EXERCISE TEXT>
We were soon packed and on our way to one of the most popular of the recreation areas, Rochers de l’Eléphant, named after the large sandstone block resembling an elephant. We parked and walked a short ways on a sandy path to emerge alongside the elephant, and the sandstone rock formations behind it.

The next couple of hours were spent clambering over and between the rocks, even attempting to scale some of the smaller rocks. We saw a few more professional climbers, recognizable by the special shoes and mats they placed on the forest floor while free-climbing.

The formation of sandstone rocks of Fontainebleau started about 35 million years ago, when the region was covered by water. Large amounts of sand were brought into the sea by rivers and sandstone was formed. As the sea receded the sand flats were exposed to the elements, which formed the stone into the shapes we saw on our visit. An unique ecological area, it is home to the rare Service Tree of Fontainebleau and many different animal, plant and insect species.

Our route to the palace took us through dozens of fields planted in rapeseed. Used for animal feed, vegetable oil and as a source of biodiesel, it is easily recognized this time of year with its bright yellow flowers.

We arrived at the Palace of Fontainebleau just in time for lunch. After a delicious meal at La Bacchus we crossed the street and entered the gates of the château, which the French monarchy has used as a country retreat for hundreds of years. It was transformed from a country house by Francis I in the 16th century, and in the following three hundred years every monarch, from Francis I to Louis XV, made renovations to produce the final result thousands of tourists visit every year.

DATA FOR REVIEW>
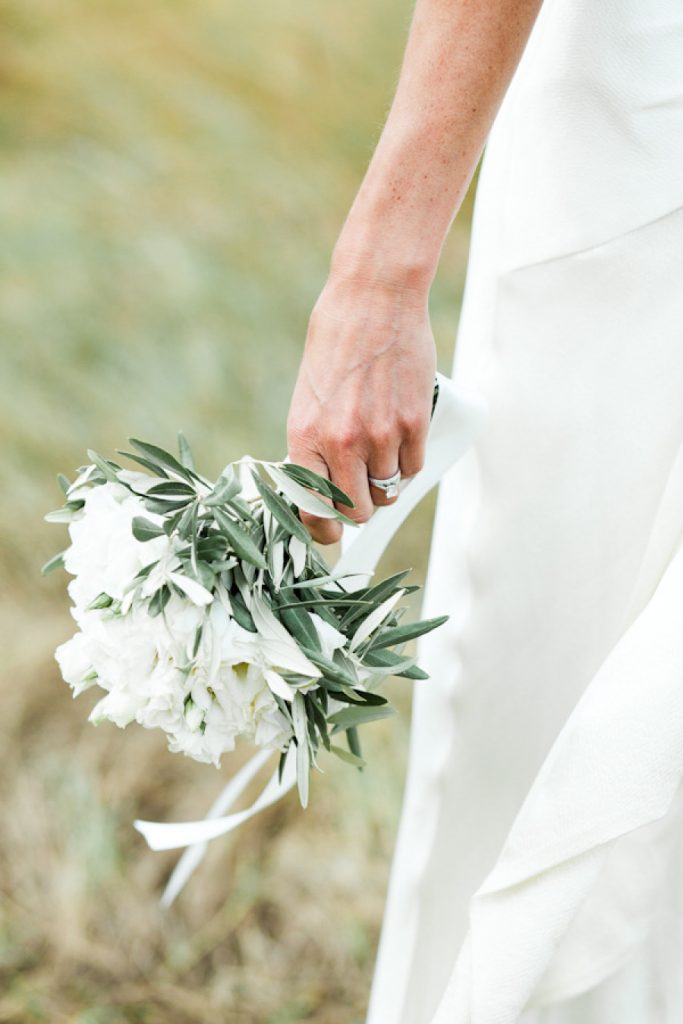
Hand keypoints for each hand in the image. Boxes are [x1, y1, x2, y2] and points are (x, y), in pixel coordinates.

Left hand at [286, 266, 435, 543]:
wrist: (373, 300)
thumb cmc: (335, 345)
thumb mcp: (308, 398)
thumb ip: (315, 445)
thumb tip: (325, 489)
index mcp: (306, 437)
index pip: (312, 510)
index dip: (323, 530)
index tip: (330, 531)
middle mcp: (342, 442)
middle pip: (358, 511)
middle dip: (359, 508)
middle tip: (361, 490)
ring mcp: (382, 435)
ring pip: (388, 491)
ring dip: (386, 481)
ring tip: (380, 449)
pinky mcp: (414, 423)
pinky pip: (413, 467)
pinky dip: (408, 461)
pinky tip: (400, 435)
---
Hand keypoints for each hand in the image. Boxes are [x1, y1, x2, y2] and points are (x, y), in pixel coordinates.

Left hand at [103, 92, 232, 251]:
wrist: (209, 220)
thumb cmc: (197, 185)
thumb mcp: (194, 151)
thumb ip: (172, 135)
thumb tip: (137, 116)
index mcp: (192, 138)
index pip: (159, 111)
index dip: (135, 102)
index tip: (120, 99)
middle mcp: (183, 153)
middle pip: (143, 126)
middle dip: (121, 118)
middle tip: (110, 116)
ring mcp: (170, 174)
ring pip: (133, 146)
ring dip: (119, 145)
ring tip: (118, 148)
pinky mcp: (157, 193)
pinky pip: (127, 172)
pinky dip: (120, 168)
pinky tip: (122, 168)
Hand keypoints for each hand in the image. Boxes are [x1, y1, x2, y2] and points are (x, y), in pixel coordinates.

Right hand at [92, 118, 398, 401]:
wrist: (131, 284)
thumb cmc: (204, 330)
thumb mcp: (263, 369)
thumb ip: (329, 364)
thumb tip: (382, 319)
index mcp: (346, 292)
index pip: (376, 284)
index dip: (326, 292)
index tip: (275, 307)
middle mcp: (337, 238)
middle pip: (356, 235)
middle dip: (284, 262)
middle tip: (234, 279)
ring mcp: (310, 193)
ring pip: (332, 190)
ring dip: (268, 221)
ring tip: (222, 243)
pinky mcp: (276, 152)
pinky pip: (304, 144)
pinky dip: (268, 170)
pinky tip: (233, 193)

WORK INSTRUCTION>
Continue the Fontainebleau travel account from where it stops, with the visit to the palace.

TASK OUTPUT>
Famous events include the Edict of Fontainebleau (signed by Louis XIV on October 18th, 1685, it is also known as the Revocation of the Edict of Nantes), the 1762 Treaty of Fontainebleau (a secret agreement between France and Spain concerning the Louisiana territory in North America), and preliminary negotiations ending the Seven Years' War (held before the 1763 Treaty of Paris was signed). From June 1812 until January 1814 Pope Pius VII was held a prisoner of Napoleon at Fontainbleau, and in the nineteen months he never once left his apartments. The same Napoleon was later stripped of his powers by the 1814 Treaty of Fontainebleau which sent him into exile on Elba. It's no wonder the entire property is on the UNESCO World Heritage site list.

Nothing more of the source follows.